Over the past year, the water in Flint has been poisoned. Two years ago, Flint government officials changed the town's water source from treated Detroit Water and Sewerage Department water (which was sourced from Lake Huron and the Detroit River) to the Flint River (to which officials had failed to apply corrosion inhibitors). The water in the Flint River was contaminated with E coli, low dissolved oxygen, oils, and toxic substances that culminated with lead contamination, a serious public health danger. The corrosive Flint River water caused lead from aging pipes to leach into the water supply, causing extremely elevated levels of the heavy metal. In Flint, between 6,000 and 12,000 children have been exposed to drinking water with high levels of lead and they may experience a range of serious health problems. The people of Flint very quickly began feeling the effects of consuming this water. Now, people in the town of Flint can only drink from bottled water and are relying heavily on aid and donations.

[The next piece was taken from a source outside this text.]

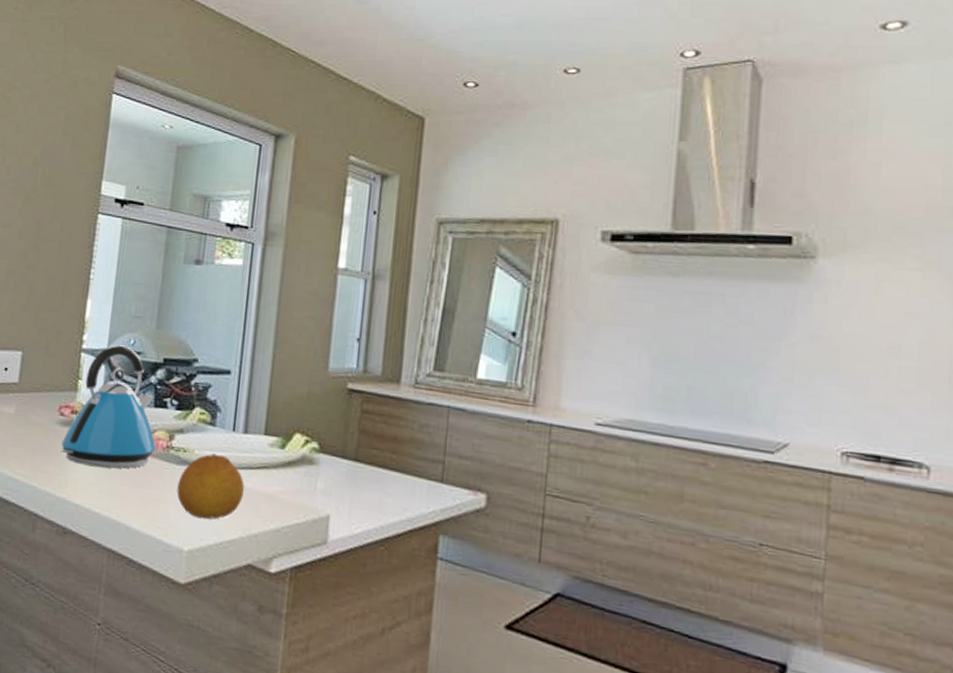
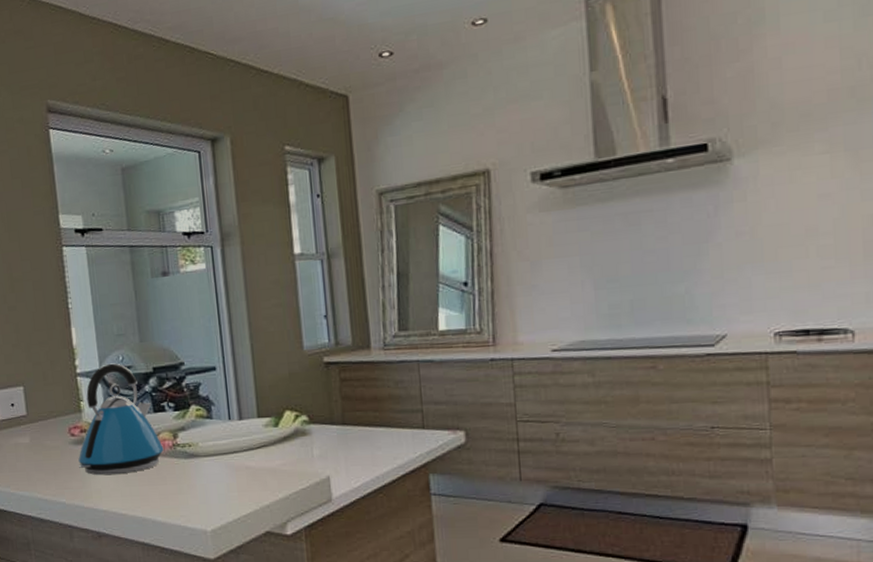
fruit: present [176,453,245,520] -> none [189,442,250,501]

Soon after we reached out, the Director of Religious Education in the Flint congregation, Erin Rockafellow, responded to us, informing us that what was needed at this time was money to help fill food backpacks for students at the elementary school. These backpacks would contain food and water, as well as other necessities the children needed during the water crisis. I shared this for discussion in youth group. We quickly agreed that we should send them financial aid, and have recently sent the congregation $100 from our youth group fund-raising. We felt that we should use our funds to help the children during this water and health crisis.